There’s a rush of excitement as I realize what this means. His memories are coming back to him. Maybe eventually, they all will. But what a thing to remember first. I feel sick with nerves when I think about it.
I’ll have to tell him that my sister, Camila, is dead—murdered.
Outside, the wind whips around the hut, louder by the second. Powdery snow slaps hard against the single window. There’s another sound then, one that I can’t quite place. It sounds like a low rumble.
The effect on Dad is like an electric shock. He leaps to his feet. “Turn off the gas! Turn it off, quick!”
He dashes to an apparatus next to the sink. He picks it up, and staring at it in horror, he crosses the room to where a bulky, granite-colored North Face ski jacket hangs on a hook by the door. From one of the pockets he takes a walkie-talkie. He barks questions in Spanish, spitting each word. “What readings are you getting? I’ve got 5.5. Right. How many people are on the way to the summit? How many rescue crew can you spare? Okay. Okay. I’ve got two with me. Okay.”
The second he gets off the radio, he starts to put on his jacket. “Get your jackets back on,” he instructs. Now that he’s in mountain-rescue mode, a change sweeps through his personality. He’s become confident, methodical, precise. “Ropes too. And your backpacks. Get your crampons in place. We’re leaving. There’s seismic activity.”
Ixchel and I reel with alarm. “The volcano … is going to explode … ?”
He hesitates. “No … but … there’s a lot of fresh powder near the summit.”
“And … ?”
Through tensed lips he says, “Avalanche.”
42
My father, Andres, has to lean hard against the door of the hut to push it open—the wind pressure is so high. Outside, I feel a surge of fear. Occasional gusts blow hard enough to throw me off balance. Yards away, on the glacier, it will be almost impossible to stay upright when those gales blow.
Dad shouts some incomprehensible words into his walkie-talkie and then listens, nodding. The second he finishes talking, he turns to us.

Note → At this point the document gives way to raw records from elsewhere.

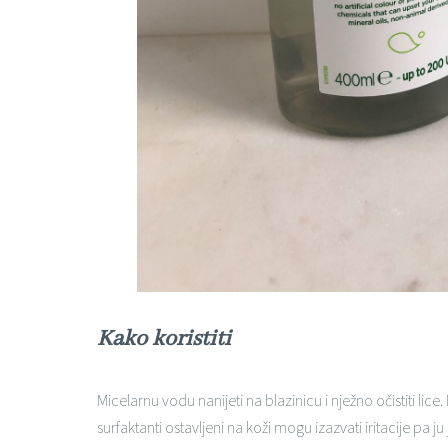
Kako koristiti
Micelarnu vodu nanijeti na blazinicu i nježno očistiti lice.
surfaktanti ostavljeni na koži mogu izazvati iritacije pa ju 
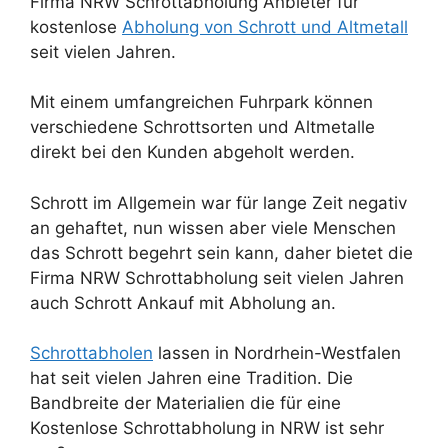
Firma NRW Schrottabholung Anbieter für
kostenlose
Abholung von Schrott und Altmetall
seit vielen Jahren.
Mit einem umfangreichen Fuhrpark können
verschiedene Schrottsorten und Altmetalle
direkt bei den Kunden abgeholt werden.
Schrott im Allgemein war für lange Zeit negativ
an gehaftet, nun wissen aber viele Menschen
das Schrott begehrt sein kann, daher bietet die
Firma NRW Schrottabholung seit vielen Jahren
auch Schrott Ankauf mit Abholung an.
Schrottabholen
lassen in Nordrhein-Westfalen
hat seit vielen Jahren eine Tradition. Die
Bandbreite der Materialien die für eine
Kostenlose Schrottabholung in NRW ist sehr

“We’re going to go down as fast as possible, okay? Roped together. If you feel yourself slipping, lean back hard, all right? Dig your crampons into the ice. We’ll be zigzagging down. Step exactly where I step, okay? There are some crevasses, but I know where they are.”
There’s another rumble. This time I feel it beneath my feet. Terror pours through me like hot water through ice. I can see it in Ixchel’s face too.

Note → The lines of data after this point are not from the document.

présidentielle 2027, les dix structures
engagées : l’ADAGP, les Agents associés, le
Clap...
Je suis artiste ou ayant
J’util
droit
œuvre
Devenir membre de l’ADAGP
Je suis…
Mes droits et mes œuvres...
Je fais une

“Shouldn’t we stay in the hut?” I yell above the wind. How is my leg going to hold up?
Dad shouts back, “It’s in the path of the avalanche. We need to move.”

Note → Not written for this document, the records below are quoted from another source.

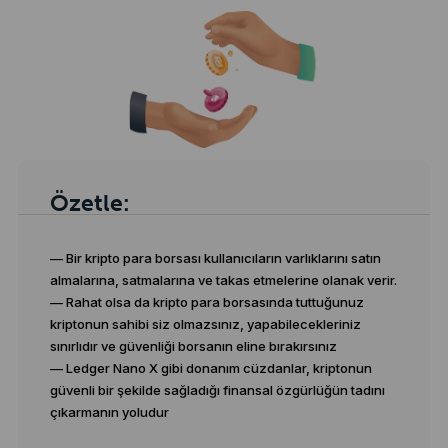
Özetle:
— Bir kripto para borsası kullanıcıların varlıklarını satın
almalarına, satmalarına ve takas etmelerine olanak verir.
— Rahat olsa da kripto para borsasında tuttuğunuz
kriptonun sahibi siz olmazsınız, yapabilecekleriniz
sınırlıdır ve güvenliği borsanın eline bırakırsınız
— Ledger Nano X gibi donanım cüzdanlar, kriptonun
güvenli bir şekilde sağladığı finansal özgürlüğün tadını
çıkarmanın yoludur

He leads us out onto the lip of the glacier. We scramble up the two feet of ice, then start walking—first Dad, then me, then Ixchel. We zigzag across, taking tiny steps. One second the air is still; the next, there’s a roar of freezing snow.
Another deep rumble. It’s strong enough to shake us off our feet. We’re thrown back against the mountain. We lean against the slope, dig our boots into the ice. When the tremor passes, Dad shouts, “That was good. Keep doing that when it quakes.”